Walmart’s John Furner says higher-income shoppers are coming to discount grocery chains
Even six-figure earners are retreating on food budgets as fuel, tariffs, and prices squeeze family finances.

Walmart CEO John Furner said higher-income customers are visiting Walmart more often and buying more. The shift is happening as fuel costs, tariffs, and trade uncertainty push food prices higher, forcing even six-figure earners to shop discount.
Walmart CEO John Furner says Walmart is seeing higher-income shoppers come in more frequently, buy more, and show fewer signs of “stress” than lower-income customers. “We do continue to see the higher-income customers coming to Walmart,” Furner told reporters during the retailer’s annual shareholders’ week in Bentonville, Arkansas, last week. “We're meeting more of them, they're buying more, they're coming more frequently.”
He also made the quiet part loud: Walmart’s lower-income shoppers are showing “more signs of stress,” and the company is not treating it like a niche problem. It is a broader affordability squeeze, and Furner points to the pressure point that tends to hit grocery math hardest: fuel. “That’s really the stress point, is the price of fuel,” he said, adding, “Hopefully we see some relief on energy prices.” In plain terms, if it costs more to move everything, food prices get pushed upward, and budgets get re-allocated, even for people earning well above $100,000.

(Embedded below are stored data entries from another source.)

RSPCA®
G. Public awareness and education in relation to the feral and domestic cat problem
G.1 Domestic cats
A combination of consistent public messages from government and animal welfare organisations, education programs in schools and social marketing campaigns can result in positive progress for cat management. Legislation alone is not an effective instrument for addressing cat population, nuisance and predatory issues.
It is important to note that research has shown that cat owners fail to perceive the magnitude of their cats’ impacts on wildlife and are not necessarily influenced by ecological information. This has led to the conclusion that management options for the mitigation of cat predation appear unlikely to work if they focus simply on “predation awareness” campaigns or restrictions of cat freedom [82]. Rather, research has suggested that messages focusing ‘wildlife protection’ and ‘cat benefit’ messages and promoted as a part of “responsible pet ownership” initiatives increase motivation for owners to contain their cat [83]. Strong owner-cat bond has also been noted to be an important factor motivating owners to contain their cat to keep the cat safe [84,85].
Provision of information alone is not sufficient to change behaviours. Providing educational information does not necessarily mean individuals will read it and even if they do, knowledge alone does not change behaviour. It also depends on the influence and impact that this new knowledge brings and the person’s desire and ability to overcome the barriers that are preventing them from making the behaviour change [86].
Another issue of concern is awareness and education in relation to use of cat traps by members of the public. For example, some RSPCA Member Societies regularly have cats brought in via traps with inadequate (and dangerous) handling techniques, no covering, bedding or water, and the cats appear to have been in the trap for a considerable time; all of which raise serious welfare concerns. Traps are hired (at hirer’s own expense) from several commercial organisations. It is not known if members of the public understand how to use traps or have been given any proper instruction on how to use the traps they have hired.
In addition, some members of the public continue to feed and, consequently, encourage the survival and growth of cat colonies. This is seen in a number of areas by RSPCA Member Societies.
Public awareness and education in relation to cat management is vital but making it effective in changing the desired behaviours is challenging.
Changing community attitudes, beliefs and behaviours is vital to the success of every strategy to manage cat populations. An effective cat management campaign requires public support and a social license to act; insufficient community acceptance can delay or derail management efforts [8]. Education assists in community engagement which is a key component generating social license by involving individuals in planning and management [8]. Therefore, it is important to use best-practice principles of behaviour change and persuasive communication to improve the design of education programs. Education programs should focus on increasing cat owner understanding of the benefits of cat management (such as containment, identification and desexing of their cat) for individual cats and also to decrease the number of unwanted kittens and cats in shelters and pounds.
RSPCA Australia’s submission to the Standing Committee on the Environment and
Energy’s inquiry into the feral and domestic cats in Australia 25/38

That is the backdrop for why discount grocery is no longer just a “core customer” story. Fortune reports that more six-figure earners are turning to discount grocery chains as food costs rise on the back of spiking oil prices, tariffs, and global trade uncertainty. Walmart is positioned to absorb some of that shock because it is already the largest food retailer in America, with enough scale to keep prices competitively lower even as fuel costs increase. But Furner’s comments are a reminder that scale is not magic. If gas stays high, the affordability pressure does not vanish. It just changes how people shop, and how often.
And the shopping behavior is already showing up in the receipts, not just in executive talking points. The article cites Toast data showing the median price of a cold brew coffee has increased 3.7% since May 2025, while burgers have risen 2.4% over the same period. Meanwhile, core grocery essentials are also moving upward: the typical price of a pound of ground beef hit a record $6.90 per pound last month, up about 19% from a year ago. Orange juice prices rose 21% between January 2025 and February this year, and sandwich bread is 4.3% more expensive. These are not abstract inflation headlines. They are line items that determine whether a household cuts elsewhere or borrows from other parts of the budget.

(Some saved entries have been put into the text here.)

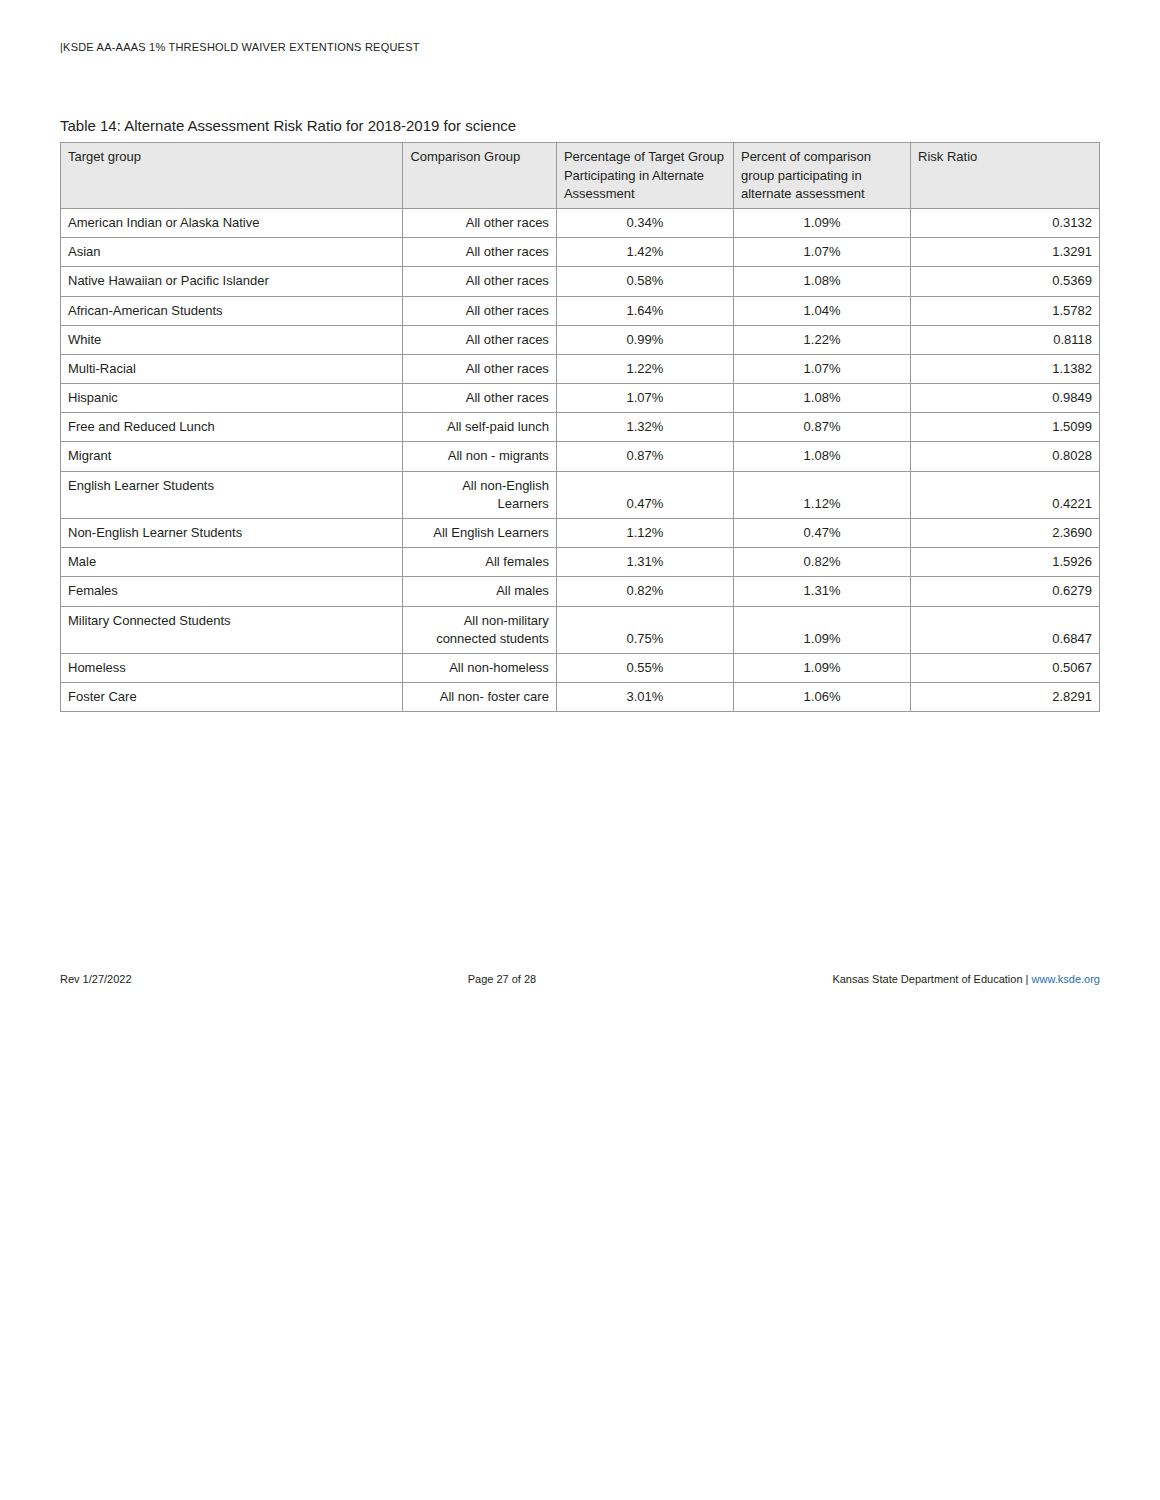|KSDE AA-AAAS 1% THRESHOLD WAIVER EXTENTIONS REQUEST
Table 14: Alternate Assessment Risk Ratio for 2018-2019 for science
| Target group | Comparison Group | Percentage of Target Group Participating in Alternate Assessment | Percent of comparison group participating in alternate assessment | Risk Ratio |
| --- | --- | --- | --- | --- |
| American Indian or Alaska Native | All other races | 0.34% | 1.09% | 0.3132 |
| Asian | All other races | 1.42% | 1.07% | 1.3291 |
| Native Hawaiian or Pacific Islander | All other races | 0.58% | 1.08% | 0.5369 |
| African-American Students | All other races | 1.64% | 1.04% | 1.5782 |
| White | All other races | 0.99% | 1.22% | 0.8118 |
| Multi-Racial | All other races | 1.22% | 1.07% | 1.1382 |
| Hispanic | All other races | 1.07% | 1.08% | 0.9849 |
| Free and Reduced Lunch | All self-paid lunch | 1.32% | 0.87% | 1.5099 |
| Migrant | All non - migrants | 0.87% | 1.08% | 0.8028 |
| English Learner Students | All non-English Learners | 0.47% | 1.12% | 0.4221 |
| Non-English Learner Students | All English Learners | 1.12% | 0.47% | 2.3690 |
| Male | All females | 1.31% | 0.82% | 1.5926 |
| Females | All males | 0.82% | 1.31% | 0.6279 |
| Military Connected Students | All non-military connected students | 0.75% | 1.09% | 0.6847 |
| Homeless | All non-homeless | 0.55% | 1.09% | 0.5067 |
| Foster Care | All non- foster care | 3.01% | 1.06% | 2.8291 |
Rev 1/27/2022
Page 27 of 28
Kansas State Department of Education | www.ksde.org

The second-order implication is that the spending trade-offs are widening beyond groceries. Around 75% of respondents in a 2025 survey by Swiftly said they have cut spending on other expenses to afford groceries. That pattern has knock-on effects for industries that depend on discretionary dollars: entertainment, travel, dining out, and even clothing. And it aligns with signals from other discount retailers. The CEO of Dollar General, Todd Vasos, told analysts earlier this month that shoppers are cutting back on food and other household goods. Fortune also reports that this is an escalation from prior concerns voiced by food companies that customers were hunting for bargains but still buying the same amount of food. Now even budget store shoppers are pulling back on the quantity they pick up.
The “rich to bargain” shift is getting quantified too. A 2025 report from Clarify Capital found that more than seven in 10 of six-figure earners shop at discount grocery chains to save cash. It also found that the financial squeeze bleeds into multiple categories: about 74% are cutting back on dining out, 54% on entertainment, 51% on clothes, 49% on subscriptions, and 49% on travel. The headline here is not that high earners are suddenly “poor.” It is that income is no longer functioning like a shield against inflation stress. As the Clarify Capital report puts it, “High earners are feeling squeezed by inflation, stressed by social pressure, and more mindful about what it really means to be well-off.”
For boards, investors, and operators, this matters because it changes demand shape. When affordability pressure expands upward, it can alter loyalty and pricing power across the entire retail and food ecosystem. Discount chains may see more retention among shoppers who previously would have considered them a “last resort.” Meanwhile, big retailers like Walmart benefit from inflows, but the benefit can be uneven across categories as fuel-related costs keep threatening margins and forcing promotional intensity. The strategic question for leaders is whether today’s shift is a temporary behavioral adjustment or the start of a new shopping baseline that competitors will have to plan for in their budgets. Furner’s comments suggest the risk is real: fuel costs are the stress point, and relief is not guaranteed.